As anyone who has been on Annapurna Circuit treks has no doubt noticed, the majority of the guides are men.  This may be set to change in the future, as people within Nepal are campaigning to increase the numbers of women in the field.  To empower other women to follow in their footsteps, four Nepalese women are making a summit attempt in Annapurna IV in mid-to-late April. Nirma Rai of Solukhumbhu, Munu Gurung of Manang, Saraswati B.K of Kaski, and Shantikala Rai of Solukhumbhu have all been actively involved in adventure tourism for the past seven years, and have also undertaken rock climbing training ahead of their attempt.  They are beginning their climb at Manang – a region that features on Annapurna Circuit treks – and anticipate taking 30 to 40 days to reach the peak.  The expedition is called "Nepalese Women Annapurna Expedition 2011" and is organised by Nepal Mountaineering Association (NMA) Annapurna Chapter, Trekking Agencies’ Association of Nepal (TAAN), and Pokhara-based Women Empowerment Nepal (EWN). Women in the Annapurna region typically conduct domestic work, such as sorting corn.
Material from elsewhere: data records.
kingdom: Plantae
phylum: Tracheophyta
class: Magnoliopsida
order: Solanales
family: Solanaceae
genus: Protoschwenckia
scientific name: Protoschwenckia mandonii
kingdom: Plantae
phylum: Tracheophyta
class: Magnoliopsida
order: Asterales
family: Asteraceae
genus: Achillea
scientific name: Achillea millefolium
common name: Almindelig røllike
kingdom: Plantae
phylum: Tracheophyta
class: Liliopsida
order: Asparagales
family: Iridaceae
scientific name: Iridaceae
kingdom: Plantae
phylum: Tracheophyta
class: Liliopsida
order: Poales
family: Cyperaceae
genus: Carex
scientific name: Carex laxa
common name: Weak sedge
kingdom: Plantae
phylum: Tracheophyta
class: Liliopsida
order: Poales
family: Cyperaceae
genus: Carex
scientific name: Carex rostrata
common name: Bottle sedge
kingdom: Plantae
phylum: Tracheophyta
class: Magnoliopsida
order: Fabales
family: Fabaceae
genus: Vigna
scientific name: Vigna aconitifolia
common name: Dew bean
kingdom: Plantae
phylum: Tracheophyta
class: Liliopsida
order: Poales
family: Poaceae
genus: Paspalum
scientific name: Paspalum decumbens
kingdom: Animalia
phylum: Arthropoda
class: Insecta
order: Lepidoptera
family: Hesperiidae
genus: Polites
On Annapurna Circuit treks, as well as other treks in the region, women are usually encountered in the tea houses, looking after their guests, or working in the villages and fields. While running a tea house is an important economic role for these women, allowing them to earn an independent income, it is hoped that the "Nepalese Women Annapurna Expedition 2011" will encourage and empower women to pursue careers as mountaineering and trekking guides.

Anyone on Annapurna Circuit treks during April may want to look up at Annapurna IV as they pass the foot of the mountain, and wish the four women every success in their climb. We certainly hope they reach the summit – and that their actions have wide-reaching positive consequences for the women of Nepal's mountains.